The glass forming material is trucked to 12 vertical tanks outdoors at the vitrification plant in central Hanford. From there horizontal pipes with a screw conveyor are used to move the solid glass forming material into vessels inside the plant before the glass forming material and waste or waste simulant are added to melters.

There have been problems with clogging as the system has been used so far to move 40,000 pounds of glass forming material into the plant.

The issue with the glass forming system is the main reason DOE has asked for a deadline extension, but it also has some other issues it is addressing at the vitrification plant that might interfere with the Aug. 1 deadline to start cold commissioning.

Other issues are with the thermal catalytic oxidizer, the steam plant Morrison tubes and the overall reliability of the mechanical handling system, DOE told the Department of Ecology.

The delay comes as DOE and its vitrification plant contractor Bechtel National have been making progress on preparing to treat waste at the vitrification plant.

Workers unload a tanker truck carrying sodium hydroxide, a simulant for tank waste, at the Hanford Waste Treatment Plant. The chemical will be used to test treatment processes before radioactive waste is used.
Workers unload a tanker truck carrying sodium hydroxide, a simulant for tank waste, at the Hanford Waste Treatment Plant. The chemical will be used to test treatment processes before radioactive waste is used.

The Low Activity Waste Facility has both its melters operating, and both have successfully melted glass and filled containers with glass.

The first shipment of 10,000 gallons of the simulated waste, which is liquid sodium hydroxide, has been delivered to the vitrification plant for the start of cold commissioning after technical issues with the glass forming system are resolved.

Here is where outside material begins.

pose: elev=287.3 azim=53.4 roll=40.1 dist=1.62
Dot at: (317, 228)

DOE initially talked to the Department of Ecology in April about technical challenges to start cold commissioning, but at that time it was uncertain about a possible schedule delay. Federal and state officials met again earlier this week before DOE submitted its request for a deadline extension.

DOE said that the commissioning process for the complex waste treatment plant is being done methodically for good reason. It is responsible for the safety of plant workers and for protecting the plant as a valuable federal asset, it said.

It has overcome other technical issues as it has worked to commission the plant, including overheating in the power supply system for the melter heaters and a melter cooling panel leak.